- [WORK TASK]: Since pictures are not wanted, repeat only the text of the records, word for word.

= Beginning of Section =

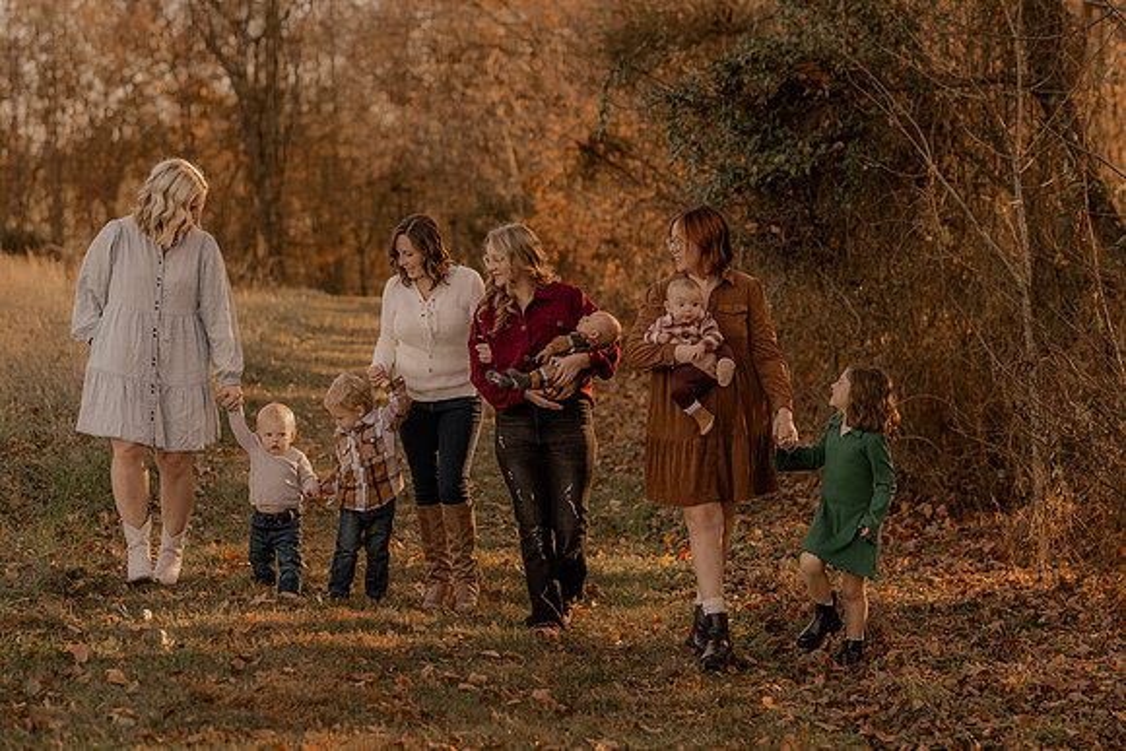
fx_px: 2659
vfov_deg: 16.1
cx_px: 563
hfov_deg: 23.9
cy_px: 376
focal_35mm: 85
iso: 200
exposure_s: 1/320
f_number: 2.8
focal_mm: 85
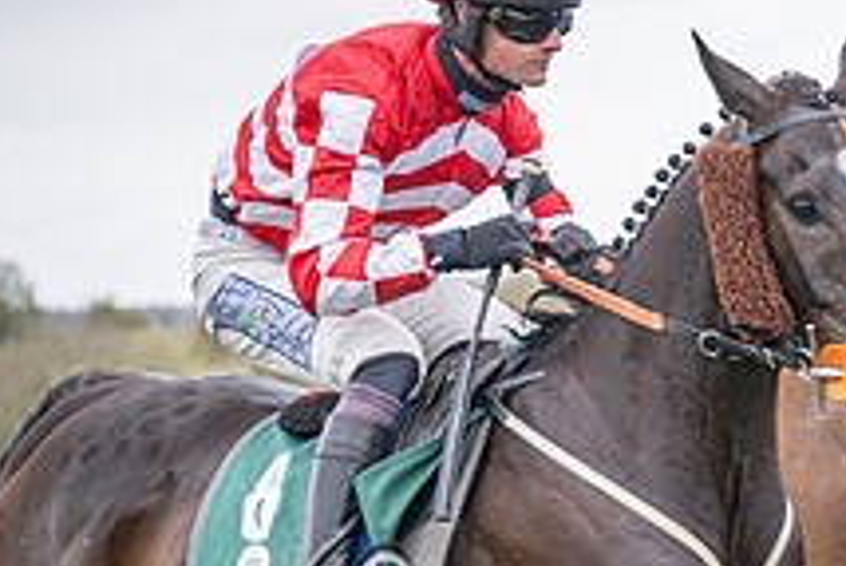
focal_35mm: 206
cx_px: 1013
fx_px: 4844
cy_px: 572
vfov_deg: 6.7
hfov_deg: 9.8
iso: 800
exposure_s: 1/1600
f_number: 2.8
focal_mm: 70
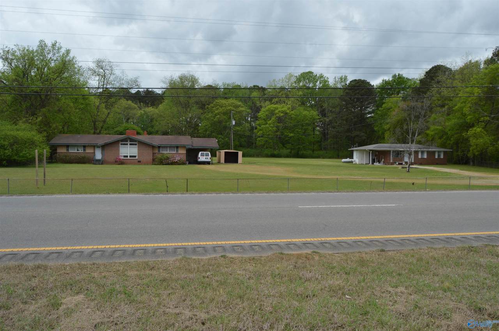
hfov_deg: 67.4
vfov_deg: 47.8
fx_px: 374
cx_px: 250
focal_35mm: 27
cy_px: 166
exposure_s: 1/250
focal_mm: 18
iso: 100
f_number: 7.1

= End of Section =

- [RESULT OF THIS TASK]:
fx_px: 2659
vfov_deg: 16.1
cx_px: 563
hfov_deg: 23.9
cy_px: 376
focal_35mm: 85
iso: 200
exposure_s: 1/320
f_number: 2.8
focal_mm: 85
focal_35mm: 206
cx_px: 1013
fx_px: 4844
cy_px: 572
vfov_deg: 6.7
hfov_deg: 9.8
iso: 800
exposure_s: 1/1600
f_number: 2.8
focal_mm: 70
hfov_deg: 67.4
vfov_deg: 47.8
fx_px: 374
cx_px: 250
focal_35mm: 27
cy_px: 166
exposure_s: 1/250
focal_mm: 18
iso: 100
f_number: 7.1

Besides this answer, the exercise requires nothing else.